* **Work required**: Would you restate word for word the lines of the listing, beginning at the first and ending with the line that holds "شکستن مدار در"?

* **Excerpted data**:

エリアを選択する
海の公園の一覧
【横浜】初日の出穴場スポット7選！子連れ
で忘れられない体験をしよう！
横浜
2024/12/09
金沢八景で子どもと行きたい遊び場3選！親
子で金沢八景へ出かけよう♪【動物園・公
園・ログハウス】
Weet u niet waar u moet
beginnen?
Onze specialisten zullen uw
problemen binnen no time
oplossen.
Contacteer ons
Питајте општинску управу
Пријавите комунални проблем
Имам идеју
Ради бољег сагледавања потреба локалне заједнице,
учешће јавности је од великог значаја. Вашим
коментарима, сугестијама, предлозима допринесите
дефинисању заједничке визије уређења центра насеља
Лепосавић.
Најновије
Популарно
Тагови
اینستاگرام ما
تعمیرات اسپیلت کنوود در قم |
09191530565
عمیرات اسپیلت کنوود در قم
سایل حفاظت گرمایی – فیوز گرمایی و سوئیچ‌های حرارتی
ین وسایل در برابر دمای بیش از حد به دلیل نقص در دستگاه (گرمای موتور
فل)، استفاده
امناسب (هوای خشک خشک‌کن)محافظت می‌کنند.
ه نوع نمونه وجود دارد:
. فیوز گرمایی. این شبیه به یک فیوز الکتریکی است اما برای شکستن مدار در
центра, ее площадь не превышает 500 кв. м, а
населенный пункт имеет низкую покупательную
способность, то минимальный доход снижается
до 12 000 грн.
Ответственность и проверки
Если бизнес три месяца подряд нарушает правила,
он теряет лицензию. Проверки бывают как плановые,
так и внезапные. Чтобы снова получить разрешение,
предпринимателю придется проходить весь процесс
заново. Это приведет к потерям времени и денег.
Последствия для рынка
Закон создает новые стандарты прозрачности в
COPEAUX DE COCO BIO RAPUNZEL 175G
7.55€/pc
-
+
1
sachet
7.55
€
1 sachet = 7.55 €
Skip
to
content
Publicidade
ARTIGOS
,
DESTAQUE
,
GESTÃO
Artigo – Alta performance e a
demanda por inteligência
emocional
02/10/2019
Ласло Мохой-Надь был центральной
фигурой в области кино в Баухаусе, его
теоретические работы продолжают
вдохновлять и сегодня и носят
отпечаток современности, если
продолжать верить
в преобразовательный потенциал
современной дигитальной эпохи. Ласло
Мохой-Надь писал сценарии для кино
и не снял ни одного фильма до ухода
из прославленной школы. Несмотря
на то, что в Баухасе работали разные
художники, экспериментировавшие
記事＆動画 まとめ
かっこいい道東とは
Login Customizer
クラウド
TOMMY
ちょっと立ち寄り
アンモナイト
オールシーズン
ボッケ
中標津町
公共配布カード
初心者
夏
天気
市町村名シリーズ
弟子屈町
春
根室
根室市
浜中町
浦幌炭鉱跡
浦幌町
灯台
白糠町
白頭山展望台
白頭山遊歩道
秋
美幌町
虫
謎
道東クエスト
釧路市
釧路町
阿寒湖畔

* **Task solution**:
エリアを選択する
海の公園の一覧
【横浜】初日の出穴場スポット7選！子連れ
で忘れられない体験をしよう！
横浜
2024/12/09
金沢八景で子どもと行きたい遊び場3選！親
子で金沢八景へ出かけよう♪【動物園・公
園・ログハウス】
Weet u niet waar u moet
beginnen?
Onze specialisten zullen uw
problemen binnen no time
oplossen.
Contacteer ons
Питајте општинску управу
Пријавите комунални проблем
Имам идеју
Ради бољег сагледавања потреба локалне заједнице,
учешће јавности је од великог значаја. Вашим
коментарима, сугестијама, предлозима допринесите
дефинисању заједничке визије уређења центра насеља
Лепосавић.
Најновије
Популарно
Тагови
اینستاگرام ما
تعمیرات اسپیلت کنوود در قم |
09191530565
عمیرات اسپیلت کنوود در قم
سایل حفاظت گرمایی – فیوز گرمایی و سوئیچ‌های حرارتی
ین وسایل در برابر دمای بیش از حد به دلیل نقص در دستگاه (گرمای موتور
فل)، استفاده
امناسب (هوای خشک خشک‌کن)محافظت می‌کنند.
ه نوع نمونه وجود دارد:
. فیوز گرمایی. این شبیه به یک فیوز الکتریکی است اما برای شکستن مدار در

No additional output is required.